Mais la mer lui joue encore un de ses tours de salope en faisant échouer Mat Burke, non loin de son rafiot :«La mer, il a fallu qu’elle t’amène cet Irlandais avec le brouillard», peste-t-il, se mordant les doigts d’avoir repêché le naufragé. Ce dernier croit rêver en voyant la belle Anna : «Je croyais que tu étais une sirène sortie de l’océan pour me tourmenter», déclare-t-il à la jeune fille, ne croyant pas si bien dire.
La pièce qu’Eugène O’Neill avait écrite en 1922, d’après une première version intitulée Chris Christopherson,  était un peu tombée dans l’oubli, malgré un prix Pulitzer, et plusieurs adaptations au cinéma, dont l’une, réalisée en 1930, avec Greta Garbo dans le rôle-titre. Elle a pourtant gardé sa force et mérite d’être vue, surtout dans la mise en scène rigoureuse de Jean-Louis Martinelli.
L’adaptation de Jean-Claude Carrière, (quatre au lieu des neuf personnages de la pièce), laisse de côté l’anecdotique pour se polariser sur les relations entre eux. Avec des dialogues laconiques : ces laissés pour compte de la vie ont peu de mots pour exprimer leurs affects, et n’ont que l’alcool pour refuge.

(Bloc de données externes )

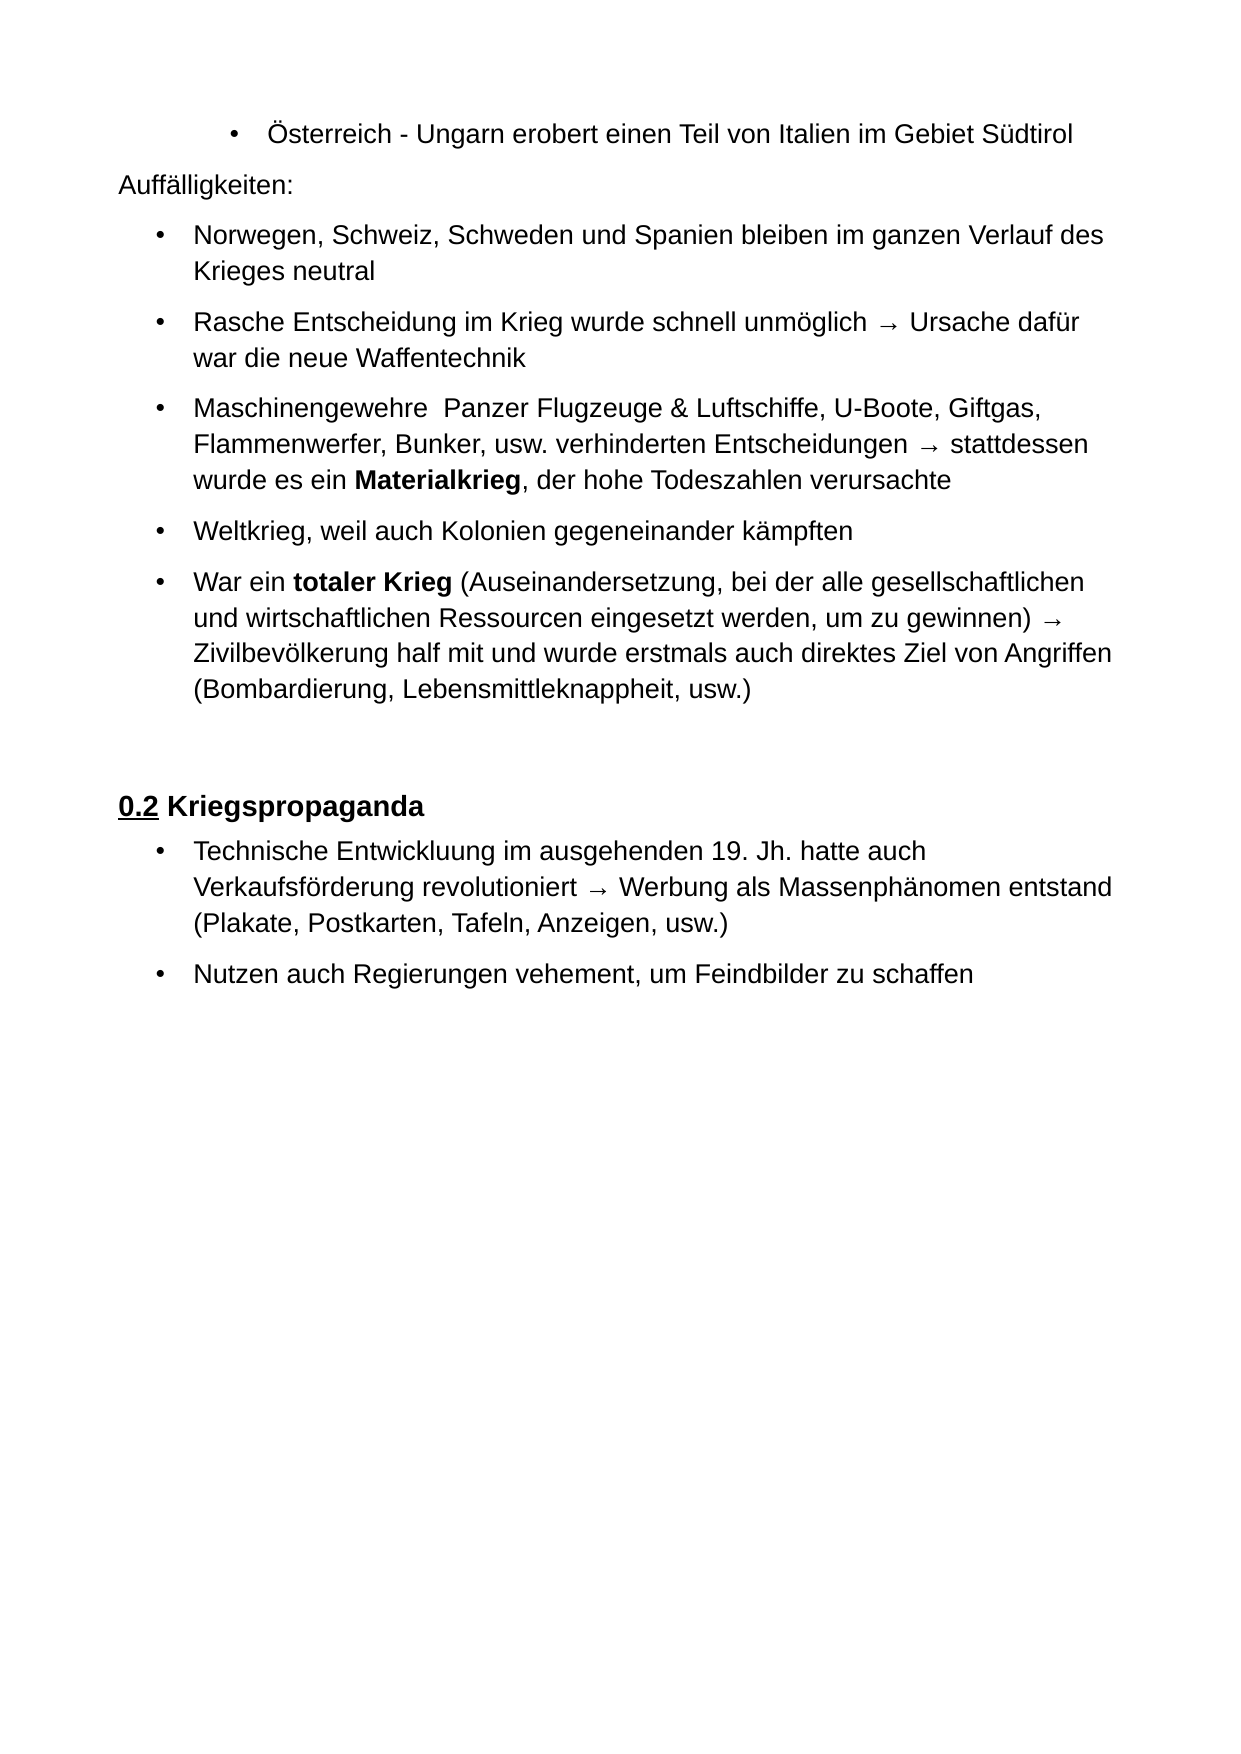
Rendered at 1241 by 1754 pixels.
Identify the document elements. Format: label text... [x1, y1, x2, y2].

La langue rude et brutale de l’auteur  a pris un coup de vieux dans cette version scénique, mais les acteurs, tous excellents, donnent le change..
Mélanie Thierry aborde son personnage de fille perdue avec d’infinies nuances et une distance blasée: Anna retrouve un éclat d’enfance quand elle se sent lavée de sa souillure par le brouillard et l’air du large. Quand le drame bat son plein,  l’actrice ne cède pas au mélo, et après Baby Doll, son talent se confirme. Le jeu des autres interprètes est tout aussi retenu : Féodor Atkine incarne avec tendresse un vieux type un peu naïf, un « homme de la mer » à la dérive. Le bouillant Stanley Weber, hissé en scène au bout d’un cordage, tel un Tarzan marin, confère à son Mat Burke, une candeur de grand gamin.
La mer, le port de New York, son brouillard, un bistrot… La scénographie de Gilles Taschet les évoque, sans tomber dans les clichés, ni dans le réalisme des films noirs des années trente. Le décor, efficace et d’une élégante simplicité, exploite la profondeur du plateau, avec des toiles peintes glissant l’une sur l’autre, une amarre qui tombe des cintres, un panneau qui descend pour figurer une cloison…
A voir pour le jeu des acteurs, l’intelligence de la mise en scène, et aussi pour ne pas oublier le théâtre d’Eugene O’Neill, père de la dramaturgie américaine et prix Nobel de littérature en 1936.